The film is notable today for being one of the few independent productions produced and written by women. This is the third of Davenport's "social conscience" releases, preceded by Human Wreckage (1923) on the topic of drug addiction (released five months after Wallace Reid's death from morphine), and Broken Laws (1924) about excessive mother-love.

The film is based on a real case of prostitution that took place in New Orleans in 1917. This film, billing itself as a true story, used the real name of the woman played by Priscilla Bonner, and as a consequence, the woman sued producer Dorothy Davenport and won.
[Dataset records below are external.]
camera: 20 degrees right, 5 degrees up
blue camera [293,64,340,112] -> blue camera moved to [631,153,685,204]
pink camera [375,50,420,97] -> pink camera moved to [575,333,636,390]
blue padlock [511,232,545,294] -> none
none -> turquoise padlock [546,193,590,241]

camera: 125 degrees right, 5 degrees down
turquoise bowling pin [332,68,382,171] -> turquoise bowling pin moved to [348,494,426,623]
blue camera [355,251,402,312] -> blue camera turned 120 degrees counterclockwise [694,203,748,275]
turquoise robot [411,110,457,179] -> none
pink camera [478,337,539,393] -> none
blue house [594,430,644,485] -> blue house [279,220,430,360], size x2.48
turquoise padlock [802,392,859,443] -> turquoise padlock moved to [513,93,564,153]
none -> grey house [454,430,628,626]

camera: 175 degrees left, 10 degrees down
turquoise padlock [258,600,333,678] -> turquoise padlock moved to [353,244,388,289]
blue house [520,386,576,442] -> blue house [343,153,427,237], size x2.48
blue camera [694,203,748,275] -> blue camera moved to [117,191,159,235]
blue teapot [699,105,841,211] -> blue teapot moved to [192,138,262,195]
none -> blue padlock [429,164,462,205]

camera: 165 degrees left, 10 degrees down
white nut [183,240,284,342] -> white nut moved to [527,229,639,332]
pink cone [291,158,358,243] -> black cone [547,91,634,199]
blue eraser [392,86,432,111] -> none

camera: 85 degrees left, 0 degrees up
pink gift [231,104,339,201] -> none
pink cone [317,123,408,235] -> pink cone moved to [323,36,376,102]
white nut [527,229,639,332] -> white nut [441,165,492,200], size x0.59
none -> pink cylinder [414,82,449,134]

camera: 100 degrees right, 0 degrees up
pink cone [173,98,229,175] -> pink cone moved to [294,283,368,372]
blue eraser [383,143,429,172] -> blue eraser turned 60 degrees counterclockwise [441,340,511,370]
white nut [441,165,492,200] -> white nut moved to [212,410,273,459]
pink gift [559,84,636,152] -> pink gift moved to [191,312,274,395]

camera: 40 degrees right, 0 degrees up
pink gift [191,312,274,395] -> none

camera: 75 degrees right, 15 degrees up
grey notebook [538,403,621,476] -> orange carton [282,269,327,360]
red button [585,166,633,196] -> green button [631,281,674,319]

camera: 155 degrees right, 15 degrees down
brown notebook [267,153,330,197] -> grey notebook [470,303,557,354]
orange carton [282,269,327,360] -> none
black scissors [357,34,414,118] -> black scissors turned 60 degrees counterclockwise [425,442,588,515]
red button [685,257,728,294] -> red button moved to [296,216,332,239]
The case, Melvin v Reid, has been cited recently in the emerging "right to be forgotten" cases around the world as an early example of one's right to leave a past one wishes to forget. In the ruling of the California Appellate Court (Melvin v. Reid, 112 Cal.App. 285, 297 P. 91 (1931)) the court stated "any person living a life of rectitude has that right to happiness which includes a freedom from unnecessary attacks on his character, social standing or reputation."

As with Davenport's earlier Human Wreckage in 1924, the film was banned in the United Kingdom by the British Board of Film Censors in 1926. In the 1920s, the film was banned in Chicago.

==Preservation status==
A copy of the film is preserved at the Library of Congress. A DVD edition was released in the early 2000s.